Reading time: 2 minutes – Spotted on ScienceAlert
The Curiosity rover, which is traveling around the planet Mars to uncover its secrets, has just made a stunning discovery. rolling accidentally on a rock in the canal of Gediz Vallisthe latter shattered, revealing mysterious yellow crystals: sulfur in its purest form. A real treasure for scientists.
Although the presence of sulfates on Mars is not new, this discovery is unlike any other: it is in fact the first time that sulfur has been found on Mars. is discovered in its elemental form pure on the red planet.
Sulfur is an essential element for all life. It is usually absorbed in the form of sulfates and used to make two amino acids that living organisms need to make proteins. These sulfates are formed in particular when sulfur is mixed with other minerals in water. Once the latter evaporates, it leaves behind traces of these famous sulfates.
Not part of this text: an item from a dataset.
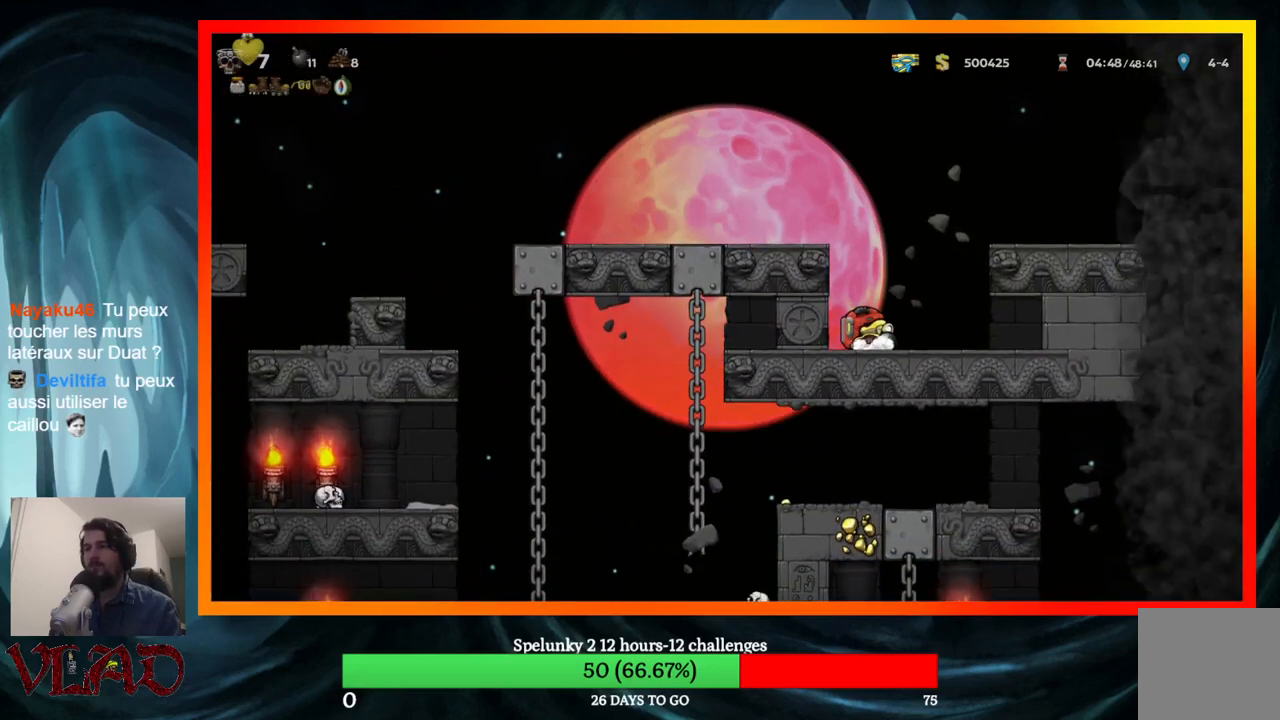
{"buttons": ["DPAD_LEFT"], "events": [[17, "X", "up"], [33, "DPAD_DOWN", "up"], [83, "A", "down"], [183, "DPAD_LEFT", "down"], [333, "A", "up"]]}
Real gold mines of information, which scientists have long analyzed to understand the evolution of water on Mars.
Pure sulfur, on the other hand, tells a completely different story. Its formation requires a specific and rare set of conditions that scientists don’t imagine occurring at the location where this rock was accidentally found. Enough to throw all their calculations into disarray.
Analysis to come
The researchers are not yet at the end of their surprises. The Gediz Vallis channel is in fact littered with similar rocks. No doubt elemental sulfur is also hidden in many of them.
“Finding a field of stones made of pure sulfur is like finding an oasis in the desert”, explains to the media ScienceAlert Ashwin Vasavada, a Curiosity project member at NASA’s Jet Propulsion Laboratory. “It shouldn’t be there.” The Gediz Vallis Canal is an ancient watercourse whose remains bear traces of the passage of a river that once flowed billions of years ago.
Now, scientists will try to understand how this pure sulfur ended up here. And it just so happens that Curiosity will give them a big helping hand: the rover has taken a sample of powder from the heart of one of these rocks, in order to analyze it.